- 12
[Civil War]
Description
- ink and paper
Printed handbill (9 1/2 x 7 3/8 in.; 242 x 189 mm) on blue-ruled paper; browned, mounting remnant at left margin.
Literature
Catalogue Note
Four years of horrific bloodshed ended on 9 April 1865 in the home of Wilmer McLean at Appomattox Court House, Virginia, when Robert E. Lee and Ulysses S. Grant met to discuss the terms of surrender of Lee's Army of Northern Virginia. Grant proved to be as generous at the negotiating table as he was merciless on the battlefield, as the Articles of Agreement relating to the Surrender demonstrate:
"1st. The troops shall march by Brigades and Detachments to a designated point, stack their arms, deposit their flags, sabres pistols &c, and from thence march to their homes, under charge of their respective Division and Corps commanders—officers retaining their side arms, and authorized number of private horses.

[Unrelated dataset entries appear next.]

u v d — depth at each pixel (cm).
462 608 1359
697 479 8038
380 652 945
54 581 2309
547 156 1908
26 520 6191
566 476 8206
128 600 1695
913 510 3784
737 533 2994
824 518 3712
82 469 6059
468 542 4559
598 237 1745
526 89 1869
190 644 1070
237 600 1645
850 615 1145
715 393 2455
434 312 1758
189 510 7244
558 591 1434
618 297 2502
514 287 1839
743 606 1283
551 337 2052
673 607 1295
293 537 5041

"2nd. All public horses and public property of all kinds to be turned over to Staff Officers designated by the United States authorities.

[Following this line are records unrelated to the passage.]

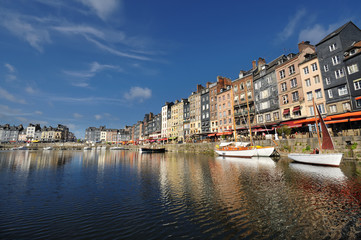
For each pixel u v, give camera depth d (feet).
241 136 125.08
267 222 20.70
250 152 91.66
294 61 106.83
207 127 186.50
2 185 40.24
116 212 24.32
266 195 30.04
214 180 42.16
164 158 108.78
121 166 73.82
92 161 97.71
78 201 28.91
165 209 25.14
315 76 95.20
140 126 388.16
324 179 39.60
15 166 75.82
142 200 29.09
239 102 148.46
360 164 57.57
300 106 101.40
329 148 58.03
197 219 21.86
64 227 20.20
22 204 27.68
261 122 128.26
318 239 17.10
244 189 33.88
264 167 59.16
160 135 287.07
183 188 35.88
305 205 25.31
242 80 147.23
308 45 105.60
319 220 20.83
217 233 18.52
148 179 45.44
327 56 89.76
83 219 22.22
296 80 104.99
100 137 515.91
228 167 61.82
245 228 19.44
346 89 81.76
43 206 26.81
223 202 27.40
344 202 25.98
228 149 103.09
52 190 35.70
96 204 27.45
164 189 35.45
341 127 78.79
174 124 247.70
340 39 85.40
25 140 424.46
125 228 19.84
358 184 34.86
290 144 84.33
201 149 143.33
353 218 21.07
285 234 18.10
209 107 186.09
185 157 110.52
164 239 17.54
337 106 84.53
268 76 124.98
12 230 19.47
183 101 233.14
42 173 57.06
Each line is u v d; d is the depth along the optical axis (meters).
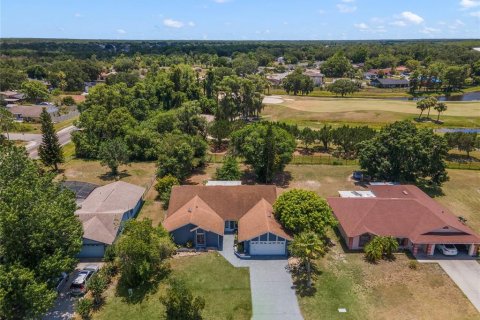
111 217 42.00
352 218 42.62
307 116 103.38
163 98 102.88
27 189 31.25
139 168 66.44
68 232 32.16
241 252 40.25
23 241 29.23
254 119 102.69
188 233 41.06
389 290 34.47
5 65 175.12
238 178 56.62
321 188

"3d. Such transportation of private baggage, belonging to officers, will be allowed to accompany the officers, to be turned over at the end of the trip to the Nearest U.S,Q.M., receipts being taken for the same.

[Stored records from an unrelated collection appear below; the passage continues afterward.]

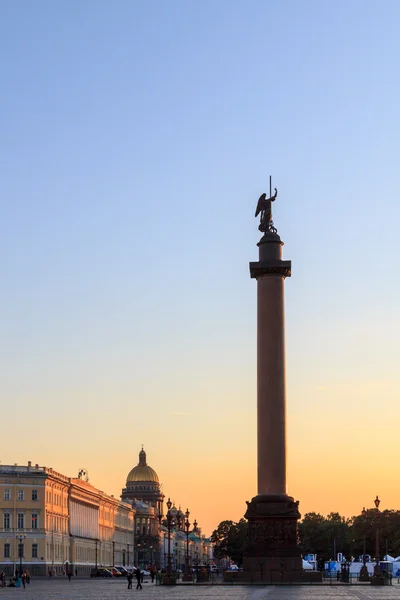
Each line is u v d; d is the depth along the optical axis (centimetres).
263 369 12600
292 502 12256
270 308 12744
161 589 11669
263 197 13338
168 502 14188
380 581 12962
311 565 18062
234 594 9644
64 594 10606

"4th; Couriers, and mounted men of the artillery, and cavalry, whose horses are their own private property, will be allowed to retain them.
"5th The surrender of the Army of Northern Virginia shall include all forces operating with that army on the 8th instant the day of the commencement of negotiations for surrender; except such bodies of cavalry as actually made their escape previous to the surrender, and except all such pieces of artillery as were more than twenty miles from Appomattox Court House at the time of surrender on the 9th inst." The agreement is signed in type by Generals Gibbon, Maerritt, and Griffin for the United States and by Generals Longstreet, Gordon, and Pendleton for the Confederate States.
This printing of the Articles of Agreement was crudely done on a field job press for distribution among the Confederate troops. T. Michael Parris, co-author of Confederate Imprints: A Bibliography (1987), states that the imprint “is in my opinion clearly a Confederate production. … It's far too crude to be a Union imprint.” This copy survived in a scrapbook kept by George A. Barksdale, A.Q.M., who served in the 16th Virigina Infantry under Major General William Mahone, who was with Lee for the surrender at Appomattox Court House. Two days after this document was printed, Lee's army stacked its arms and surrendered its flags, sabres, and pistols and began the long march home.